▶ Problem details: Your answer should consist of the lines in the data below that contain "exitFullscreen".

(Source texts of formatted documents)
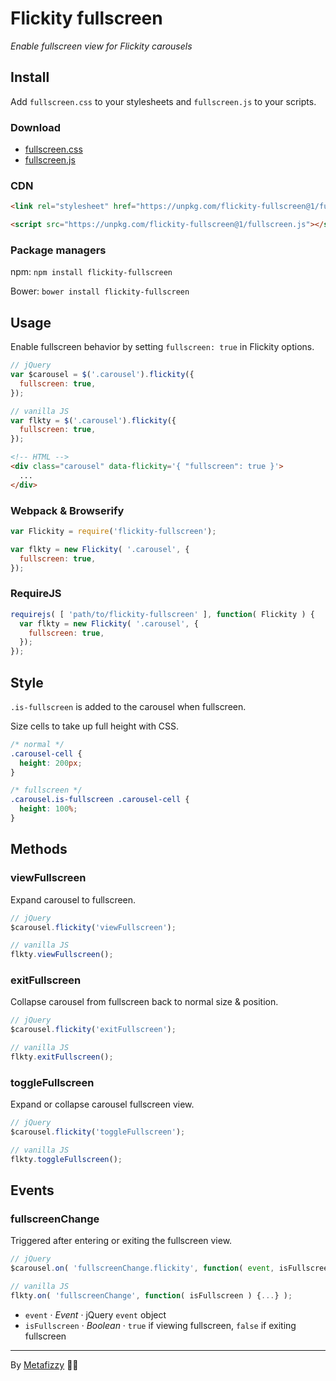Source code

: # Flickity fullscreen

_Enable fullscreen view for Flickity carousels_

## Install

Add `fullscreen.css` to your stylesheets and `fullscreen.js` to your scripts.

### Download

+ [fullscreen.css](https://unpkg.com/flickity-fullscreen@1/fullscreen.css)
+ [fullscreen.js](https://unpkg.com/flickity-fullscreen@1/fullscreen.js)

### CDN

``` html
<link rel="stylesheet" href="https://unpkg.com/flickity-fullscreen@1/fullscreen.css">
```

``` html
<script src="https://unpkg.com/flickity-fullscreen@1/fullscreen.js"></script>
```

### Package managers

npm: `npm install flickity-fullscreen`

Bower: `bower install flickity-fullscreen`

## Usage

Enable fullscreen behavior by setting `fullscreen: true` in Flickity options.

``` js
// jQuery
var $carousel = $('.carousel').flickity({
  fullscreen: true,
});
```

``` js
// vanilla JS
var flkty = $('.carousel').flickity({
  fullscreen: true,
});
```

``` html
<!-- HTML -->
<div class="carousel" data-flickity='{ "fullscreen": true }'>
  ...
</div>
```

### Webpack & Browserify

``` js
var Flickity = require('flickity-fullscreen');

var flkty = new Flickity( '.carousel', {
  fullscreen: true,
});
```

### RequireJS

``` js
requirejs( [ 'path/to/flickity-fullscreen' ], function( Flickity ) {
  var flkty = new Flickity( '.carousel', {
    fullscreen: true,
  });
});
```

## Style

`.is-fullscreen` is added to the carousel when fullscreen.

Size cells to take up full height with CSS.

```css
/* normal */
.carousel-cell {
  height: 200px;
}

/* fullscreen */
.carousel.is-fullscreen .carousel-cell {
  height: 100%;
}
```

## Methods

### viewFullscreen

Expand carousel to fullscreen.

``` js
// jQuery
$carousel.flickity('viewFullscreen');

// vanilla JS
flkty.viewFullscreen();
```

### exitFullscreen

Collapse carousel from fullscreen back to normal size & position.

``` js
// jQuery
$carousel.flickity('exitFullscreen');

// vanilla JS
flkty.exitFullscreen();
```

### toggleFullscreen

Expand or collapse carousel fullscreen view.

``` js
// jQuery
$carousel.flickity('toggleFullscreen');

// vanilla JS
flkty.toggleFullscreen();
```

## Events

### fullscreenChange

Triggered after entering or exiting the fullscreen view.

``` js
// jQuery
$carousel.on( 'fullscreenChange.flickity', function( event, isFullscreen ) {...} );

// vanilla JS
flkty.on( 'fullscreenChange', function( isFullscreen ) {...} );
```

 - `event` · _Event_ · jQuery `event` object
 - `isFullscreen` · _Boolean_ · `true` if viewing fullscreen, `false` if exiting fullscreen

---

By [Metafizzy](https://metafizzy.co) 🌈🐻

▶ Worked solution:
### exitFullscreen
$carousel.flickity('exitFullscreen');
flkty.exitFullscreen();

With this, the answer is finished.